I recently taught an undergraduate course on Inequalities and Social Change (SOCI 102) at UBC. I have also designed and taught Social Inequalities (SOCI 361) at UBC. In both courses I introduced 80-120 students to some of the main avenues of social inequality today by way of an engagement with traditional as well as contemporary sociological research and theory on class (e.g. Marx, Weber, Bourdieu), race (e.g. Winant), gender (e.g. West and Zimmerman), and the intersections between these (e.g. Crenshaw). I conclude the courses by investigating how these various systems of stratification operate during COVID-19 and under the current era of “neoliberalism”. Through the readings and active engagement in lectures, I assist students in developing an understanding of the various aspects of inequality and delve into how these are manifest in the Canadian context.
At UBC, I have also taught Sociological Methods: Survey Research (SOCI 380). This class focuses on how surveys are constructed, administered, and how the data once collected is made usable for statistical analysis. In this course I assist students in developing the skills needed to conduct basic survey research. The focus of the class is on learning how to design surveys that people want to take, that they know how to take, that they are comfortable taking and that give the information, at the right level of specificity, that we need to test various hypotheses.

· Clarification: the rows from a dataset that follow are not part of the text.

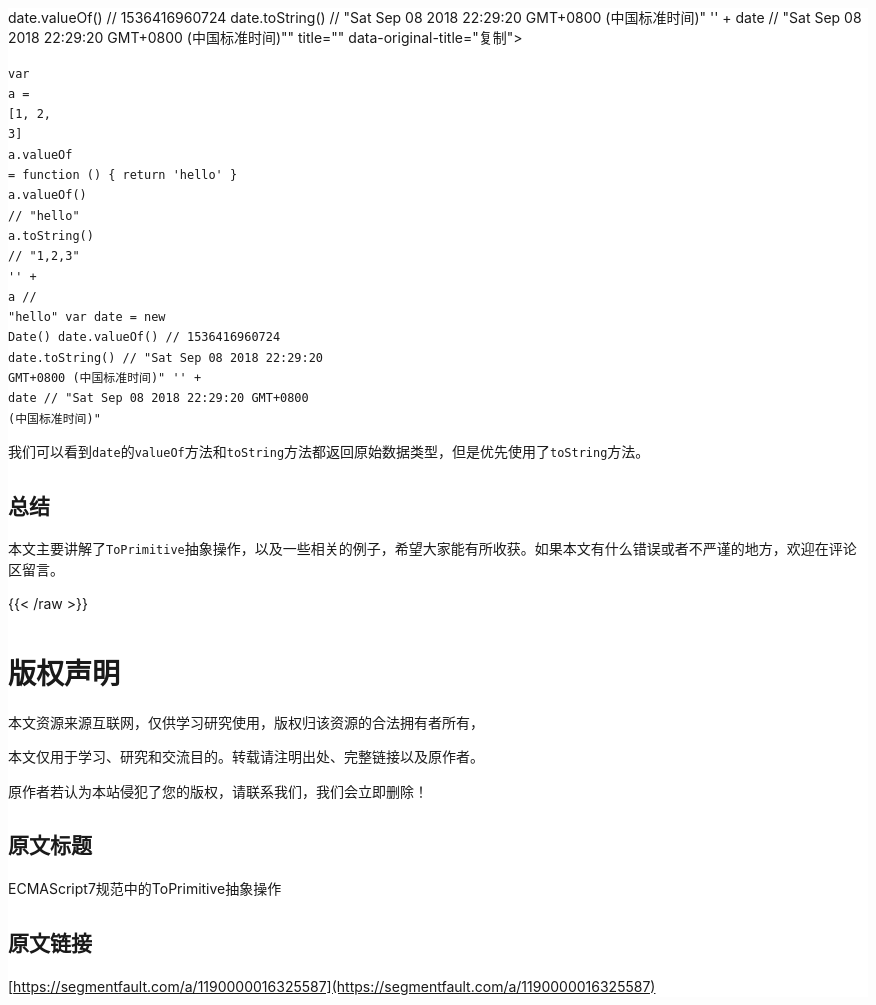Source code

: date.valueOf() // 1536416960724
date.toString() // &quot;Sat Sep 08 2018 22:29:20 GMT+0800 (&#x4E2D;&#x56FD;&#x6807;&#x51C6;&#x65F6;&#x95F4;)&quot;
&apos;&apos; + date // &quot;Sat Sep 08 2018 22:29:20 GMT+0800 (&#x4E2D;&#x56FD;&#x6807;&#x51C6;&#x65F6;&#x95F4;)&quot;" title="" data-original-title="&#x590D;&#x5236;"></span> <span type="button" class="saveToNote code-tool" data-toggle="tooltip" data-placement="top" title="" data-original-title="&#x653E;&#x8FDB;&#x7B14;&#x8BB0;"></span></div></div><pre class="hljs stylus"><code><span class="hljs-selector-tag">var</span> <span class="hljs-selector-tag">a</span> = [<span class="hljs-number">1</span>, <span class="hljs-number">2</span>, <span class="hljs-number">3</span>]
<span class="hljs-selector-tag">a</span><span class="hljs-selector-class">.valueOf</span> = function () {
    return <span class="hljs-string">&apos;hello&apos;</span>
}
<span class="hljs-selector-tag">a</span>.valueOf() <span class="hljs-comment">// &quot;hello&quot;</span>
<span class="hljs-selector-tag">a</span>.toString() <span class="hljs-comment">// &quot;1,2,3&quot;</span>
<span class="hljs-string">&apos;&apos;</span> + <span class="hljs-selector-tag">a</span> <span class="hljs-comment">// &quot;hello&quot;</span>
<span class="hljs-selector-tag">var</span> date = new Date()
date.valueOf() <span class="hljs-comment">// 1536416960724</span>
date.toString() <span class="hljs-comment">// &quot;Sat Sep 08 2018 22:29:20 GMT+0800 (&#x4E2D;&#x56FD;&#x6807;&#x51C6;&#x65F6;&#x95F4;)&quot;</span>
<span class="hljs-string">&apos;&apos;</span> + date <span class="hljs-comment">// &quot;Sat Sep 08 2018 22:29:20 GMT+0800 (&#x4E2D;&#x56FD;&#x6807;&#x51C6;&#x65F6;&#x95F4;)&quot;</span></code></pre><p>&#x6211;&#x4EEC;&#x53EF;&#x4EE5;&#x770B;&#x5230;<code>date</code>&#x7684;<code>valueOf</code>&#x65B9;&#x6CD5;&#x548C;<code>toString</code>&#x65B9;&#x6CD5;&#x90FD;&#x8FD4;&#x56DE;&#x539F;&#x59CB;&#x6570;&#x636E;&#x7C7B;&#x578B;&#xFF0C;&#x4F46;&#x662F;&#x4F18;&#x5148;&#x4F7F;&#x7528;&#x4E86;<code>toString</code>&#x65B9;&#x6CD5;&#x3002;</p><h2 id="articleHeader8">&#x603B;&#x7ED3;</h2><p>&#x672C;&#x6587;&#x4E3B;&#x8981;&#x8BB2;&#x89E3;&#x4E86;<code>ToPrimitive</code>&#x62BD;&#x8C61;&#x64CD;&#x4F5C;&#xFF0C;&#x4EE5;&#x53CA;&#x4E00;&#x4E9B;&#x76F8;&#x5173;&#x7684;&#x4F8B;&#x5B50;&#xFF0C;&#x5E0C;&#x671B;&#x5927;&#x5BB6;&#x80FD;&#x6709;&#x6240;&#x6536;&#x83B7;&#x3002;&#x5982;&#x679C;&#x672C;&#x6587;&#x6709;&#x4EC0;&#x4E48;&#x9519;&#x8BEF;&#x6216;&#x8005;&#x4E0D;&#x4E25;&#x8C28;&#x7684;&#x5730;&#x65B9;&#xFF0C;&#x6B22;&#x8FCE;&#x5728;&#x8BC4;&#x8BBA;&#x533A;&#x7559;&#x8A00;&#x3002;</p>
{{< /raw >}}

# 版权声明
本文资源来源互联网，仅供学习研究使用，版权归该资源的合法拥有者所有，

本文仅用于学习、研究和交流目的。转载请注明出处、完整链接以及原作者。 

原作者若认为本站侵犯了您的版权，请联系我们，我们会立即删除！

## 原文标题
ECMAScript7规范中的ToPrimitive抽象操作

## 原文链接
[https://segmentfault.com/a/1190000016325587](https://segmentfault.com/a/1190000016325587)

I also taught Labour Research for Social Change at SFU (LBST 202). This course offered a grounding in what we know and how we come to know it. I teach about both qualitative and quantitative research methods, including interviews, survey research, ethnography and participatory action research (PAR). We learn about the nature of both qualitative and quantitative research including measurement, sampling validity, generalizability, grounded theory and the analyses of both quantitative and qualitative data. I also twice taught an introductory research methods course at UVic in 2021 (SOCI 211).
While at UVic, I was offered a SSHRC Post-doctoral Top-up Fund Award enabling me to design an upper-level seminar style course that I subsequently taught in 2020 entitled: Political Sociology and Public Opinions (SOCI 436). This course offered students a critical grounding in key debates in political sociology and provides them with a selection of research on public opinions which empirically explore these debates. I introduce students to the distinction between sociological and political approaches to public opinion research. There is a significant focus on the debate about change in the connection between public opinions and various demographic variables, most notably social class. In particular, we explore what motivates people to oppose or support re-distributive social policies and how these opinions respond to economic shocks. This is particularly important as inequality continues to grow and many countries await looming economic recessions.